▸ **FRAGMENT**:
──────

Najwybitniejszy reżyser PRL – Andrzej Wajda ma problem. Jak nazwać film o najwybitniejszym Polaku w historii?
A jeszcze niedawno wszystko było oczywiste – film miał nosić tytuł „Lech Wałęsa”. Jeszcze pod koniec 2011 roku prezydent Gdańska Adamowicz zwracał się do Marcina Plichty, prezesa Amber Gold:
„Na prośbę Pana Andrzeja Wajdy przesyłam Panu ofertę współpracy przy realizacji jego najnowszego filmu pt. "Lech Wałęsa". Gorąco namawiam Pana do wsparcia tego projektu.”
Ostatnio jednak okazało się, że sponsor filmu firma Amber Gold okazała się aż za bardzo „innowacyjna” jak na obecne, przestarzałe standardy, a jej szef - „złoty chłopiec”, okazał się chłopcem z kilkoma wyrokami sądowymi, który oszukał kilkadziesiąt tysięcy Polaków.

──────

▸ **PRZEDSTAWIONE DANE**:
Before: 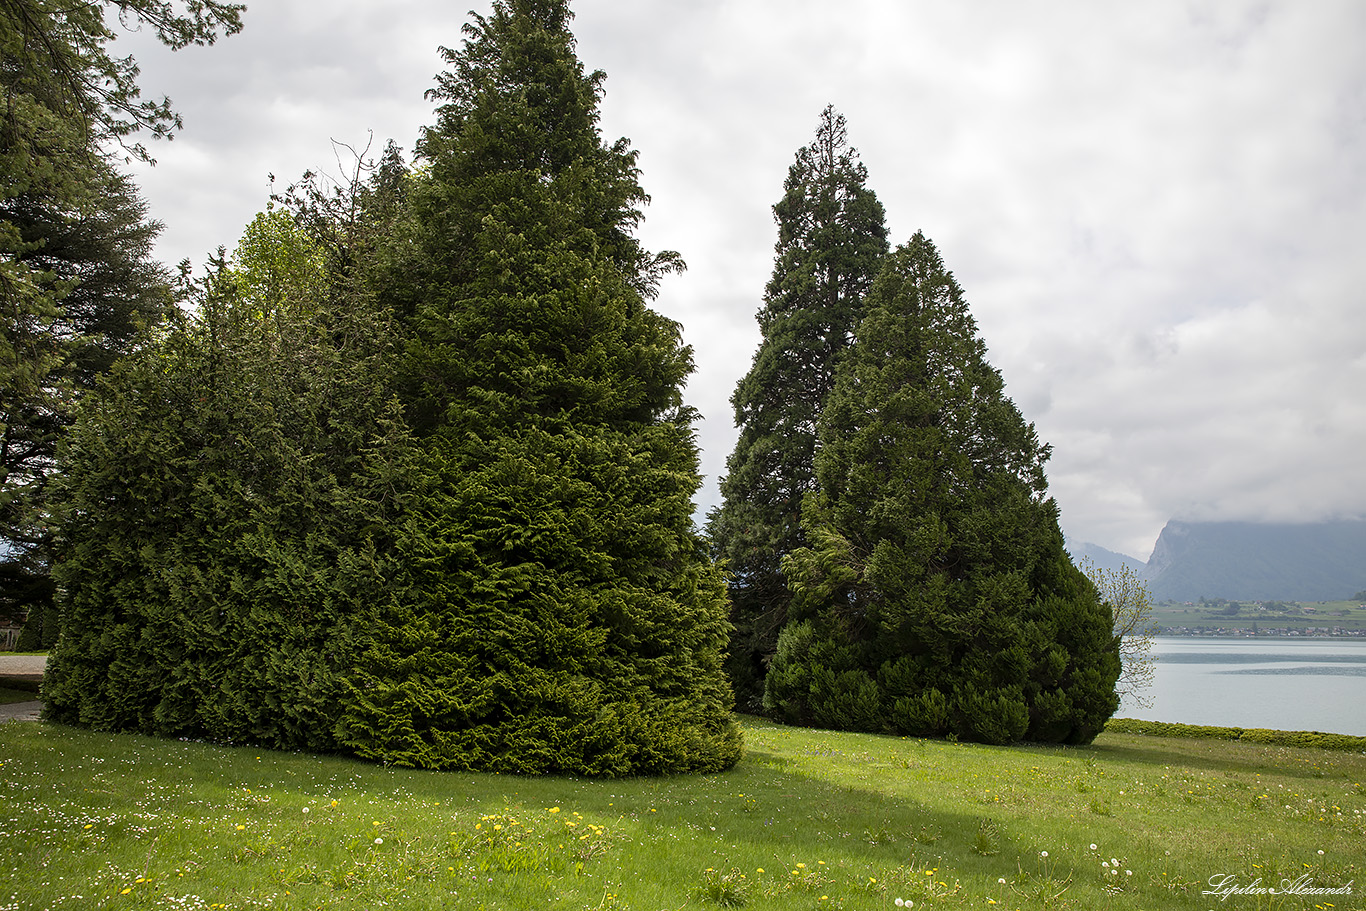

──────

▸ **SZCZEGÓŁY ZADANIA**:
Pociągnij dalej tekst o filmie Andrzeja Wajdy o Lechu Wałęsie, zaczynając zaraz po jego ostatnim zdaniu.

▸ **ODPOWIEDŹ DO ZADANIA**:
W tej sytuacji zaniepokojony Lech Wałęsa zwrócił się z apelem:
„Wajda powinien coś zrobić, powinien zdjąć – sam Wajda, ja nie będę mu nic sugerował – z mojego nazwiska takie odium. Chciałbym, żeby nie brudzono mojego nazwiska. Głęboko wierzę, że Wajda, jako człowiek poczciwy, coś zrobi, żeby oczyścić moje nazwisko.”
Andrzej Wajda musi więc szybko wymyślić nowy tytuł filmu o wielkim elektryku, który słusznie wskazuje: „Ja nie mam nic wspólnego ani z tą firmą, ani z Wajdą. Robią ten film, ale nie na moją prośbę, czy rozkaz. Ja w tym nie pomagam. Mam pełne zaufanie do Wajdy, nie wybierałem mu sponsorów, ani on o to mnie nie prosił. Nawet nie wiedziałem, kto to finansuje.”
Złośliwi zawistnicy, zazdroszczący sławy naszej historycznej ikonie, podle insynuują, iż film Wajdy winien nosić tytuł: „Złoty Bolek”.
Inni, równie bezczelni, podsuwają tytuł – „Człowiek z bursztynu”. Jeszcze inni – „Złoty śrubokręt” lub „Bursztynowy słowik”.
Jaki więc tytuł byłby najbardziej odpowiedni dla tego wybitnego obrazu, nakręconego przez „kawalera” Orderu Sztandaru Pracy II klasy ?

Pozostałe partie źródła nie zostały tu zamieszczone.